= Task to complete =
In the entries that follow, which lines hold the string "will"? List them.

(Stored data entries)
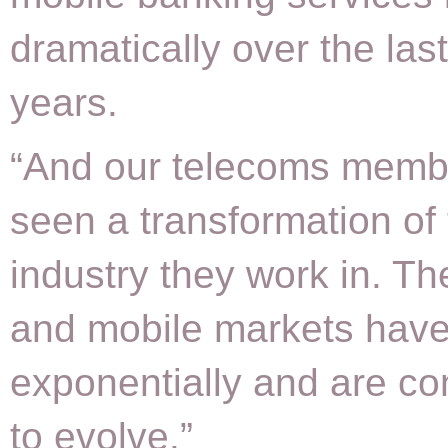
dramatically over the las
years.
“And our telecoms memb
seen a transformation of
industry they work in. Th
and mobile markets hav
exponentially and are co
to evolve.”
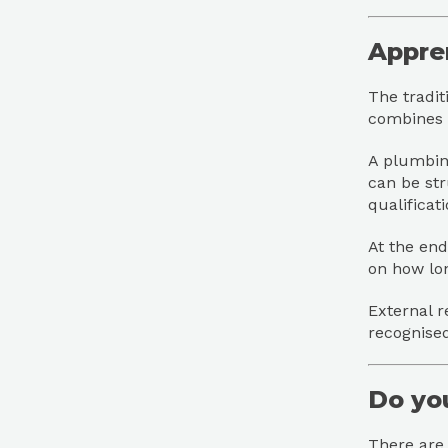
Appre
The tradit
combines o
A plumbing
can be str
qualificat
At the end
on how lon
External r
recognised
Do yo
There are 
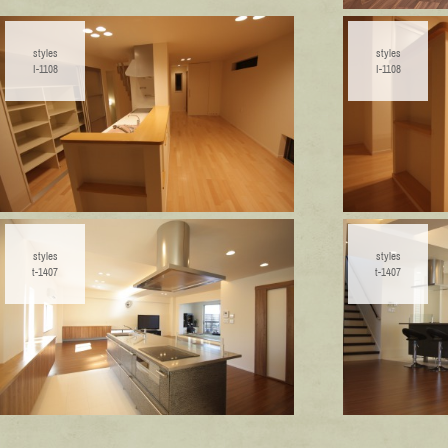
styles
styles
I-1108
I-1108
styles
styles
t-1407
t-1407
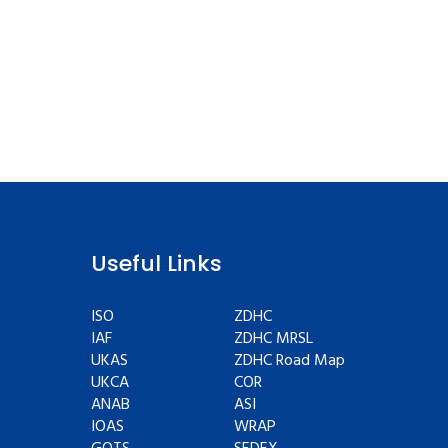
Useful Links
ISO
ZDHC
IAF
ZDHC MRSL
UKAS
ZDHC Road Map
UKCA
COR
ANAB
ASI
IOAS
WRAP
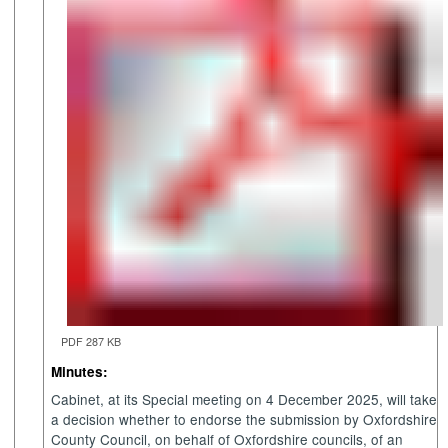
PDF 287 KB
Minutes:
Cabinet, at its Special meeting on 4 December 2025, will take
a decision whether to endorse the submission by Oxfordshire
County Council, on behalf of Oxfordshire councils, of an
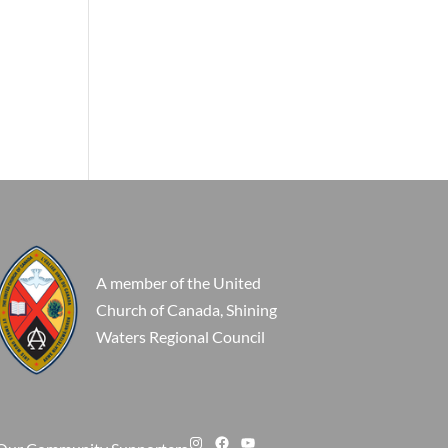
A member of the United
Church of Canada, Shining
Waters Regional Council
Instagram
Facebook
YouTube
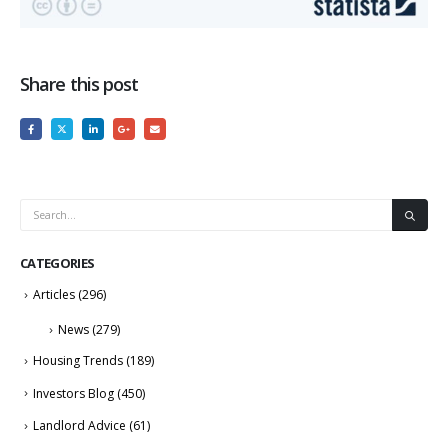
Share this post
CATEGORIES
Articles
(296)
News
(279)
Housing Trends
(189)
Investors Blog
(450)
Landlord Advice
(61)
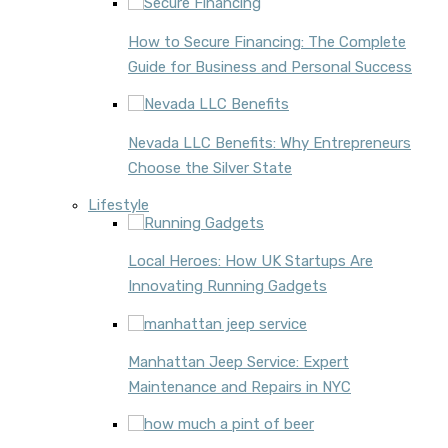
How to Secure Financing: The Complete
Guide for Business and Personal Success
Nevada LLC Benefits: Why Entrepreneurs
Choose the Silver State
Lifestyle
Local Heroes: How UK Startups Are
Innovating Running Gadgets
Manhattan Jeep Service: Expert
Maintenance and Repairs in NYC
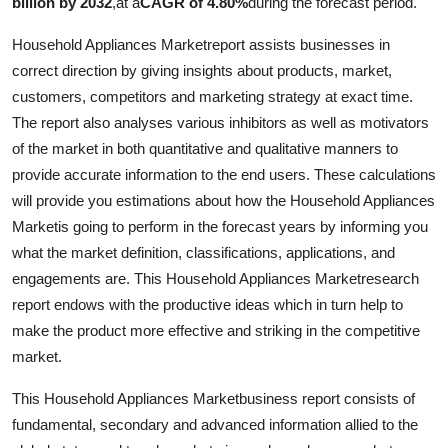
billion by 2032
,
at a
CAGR of 4.80%
during the forecast period.
Top 10
Household Appliances Marketreport assists businesses in
How To
correct direction by giving insights about products, market,
customers, competitors and marketing strategy at exact time.
Support Number
The report also analyses various inhibitors as well as motivators
of the market in both quantitative and qualitative manners to
provide accurate information to the end users. These calculations
will provide you estimations about how the Household Appliances
Marketis going to perform in the forecast years by informing you
what the market definition, classifications, applications, and
engagements are. This Household Appliances Marketresearch
report endows with the productive ideas which in turn help to
make the product more effective and striking in the competitive
market.
This Household Appliances Marketbusiness report consists of
fundamental, secondary and advanced information allied to the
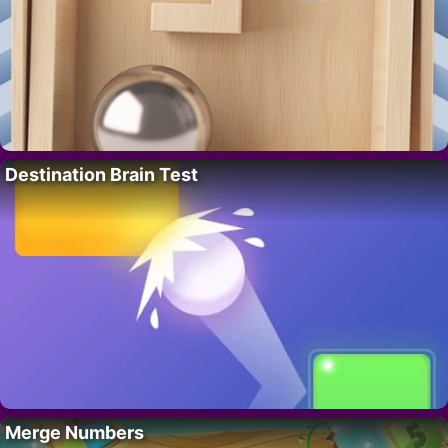
Destination Brain Test
Merge Numbers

= Finished task =
Cabinet, at its Special meeting on 4 December 2025, will take
will provide you estimations about how the Household Appliances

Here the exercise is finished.